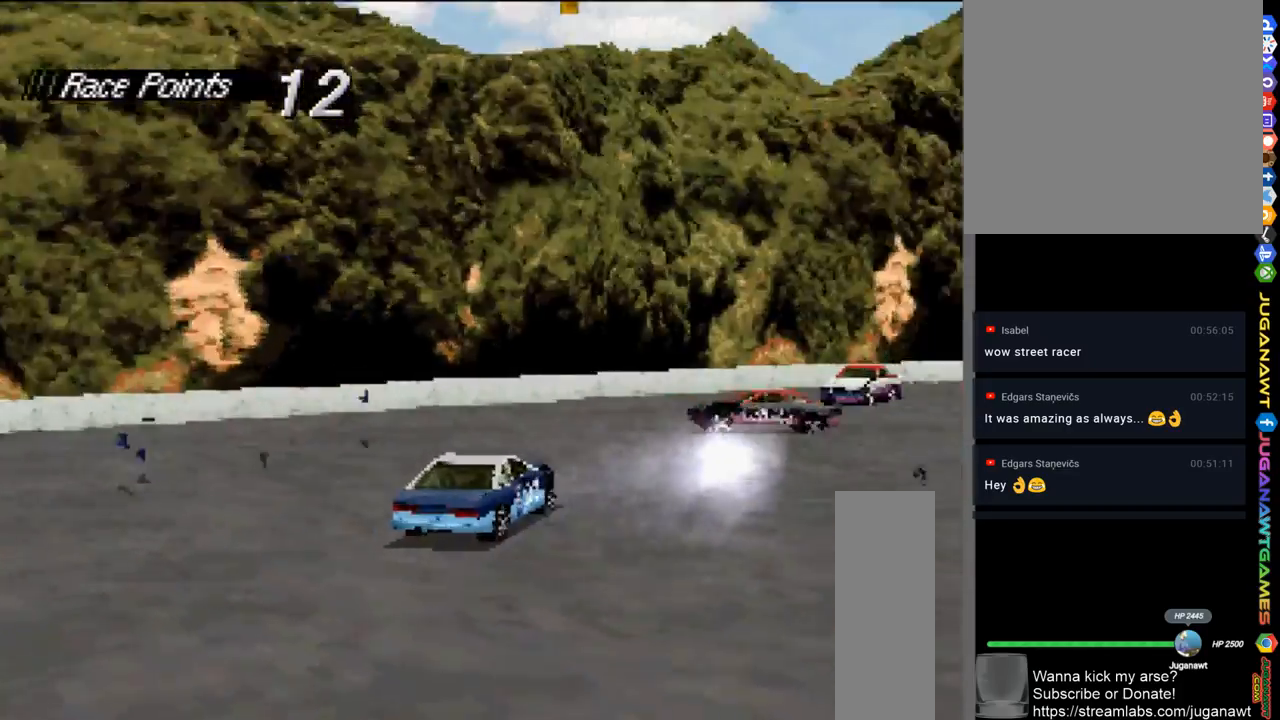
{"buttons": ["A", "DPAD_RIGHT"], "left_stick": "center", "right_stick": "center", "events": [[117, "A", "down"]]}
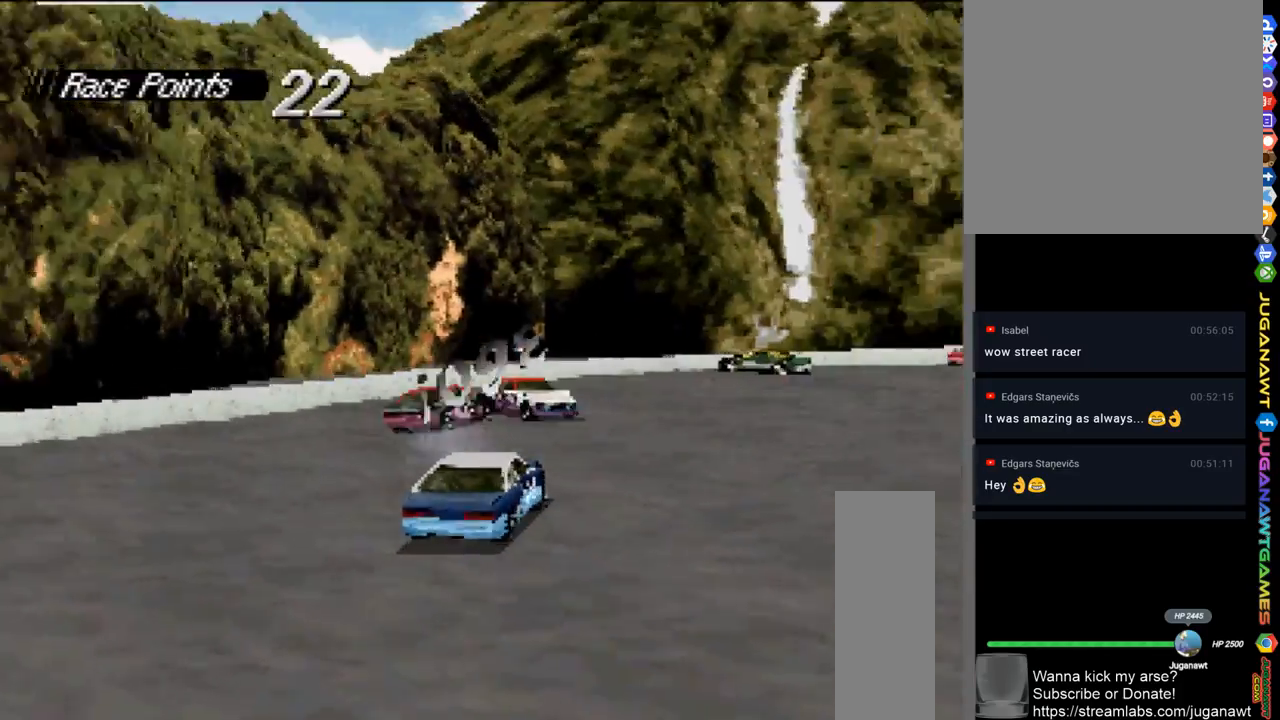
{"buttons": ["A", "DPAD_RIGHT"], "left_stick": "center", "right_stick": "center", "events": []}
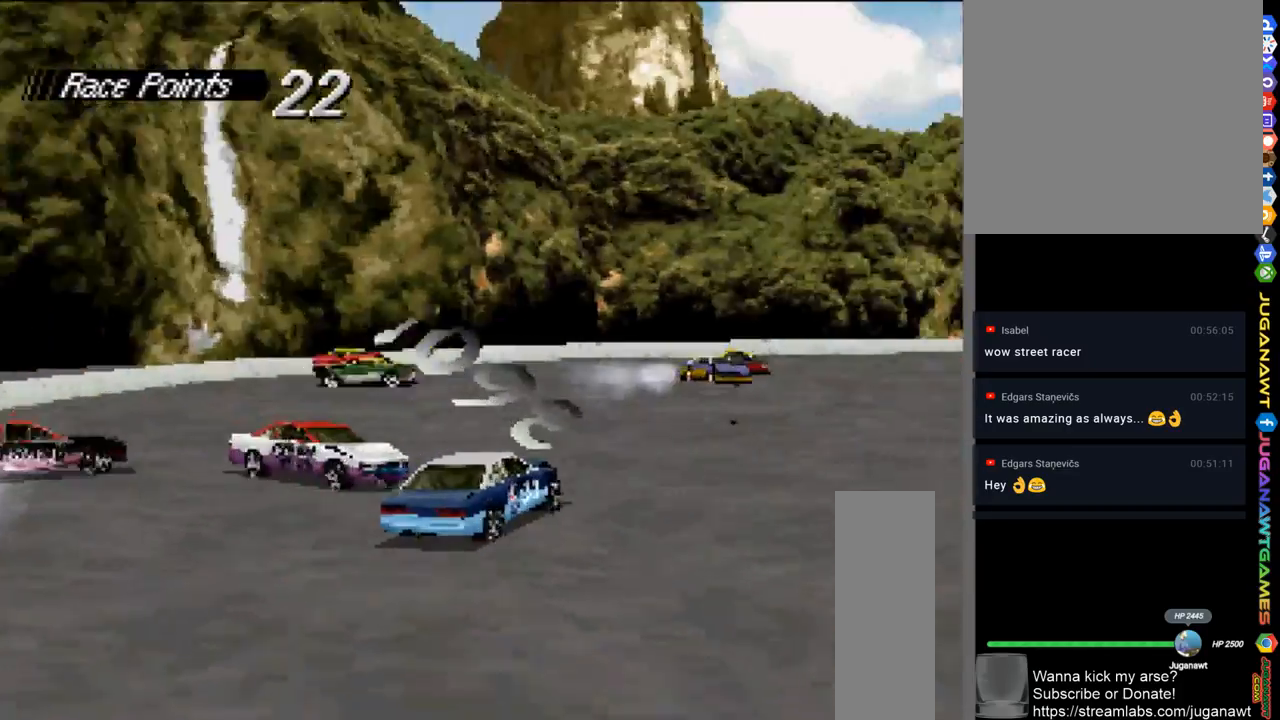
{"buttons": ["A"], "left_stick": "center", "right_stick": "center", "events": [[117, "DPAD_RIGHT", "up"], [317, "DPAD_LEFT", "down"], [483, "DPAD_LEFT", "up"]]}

▶ **EXERCISE GOAL**
Could you report all lines of the listing that hold "down"?

▶ **COMPLETED EXERCISE**
{"buttons": ["A", "DPAD_RIGHT"], "left_stick": "center", "right_stick": "center", "events": [[117, "A", "down"]]}
{"buttons": ["A"], "left_stick": "center", "right_stick": "center", "events": [[117, "DPAD_RIGHT", "up"], [317, "DPAD_LEFT", "down"], [483, "DPAD_LEFT", "up"]]}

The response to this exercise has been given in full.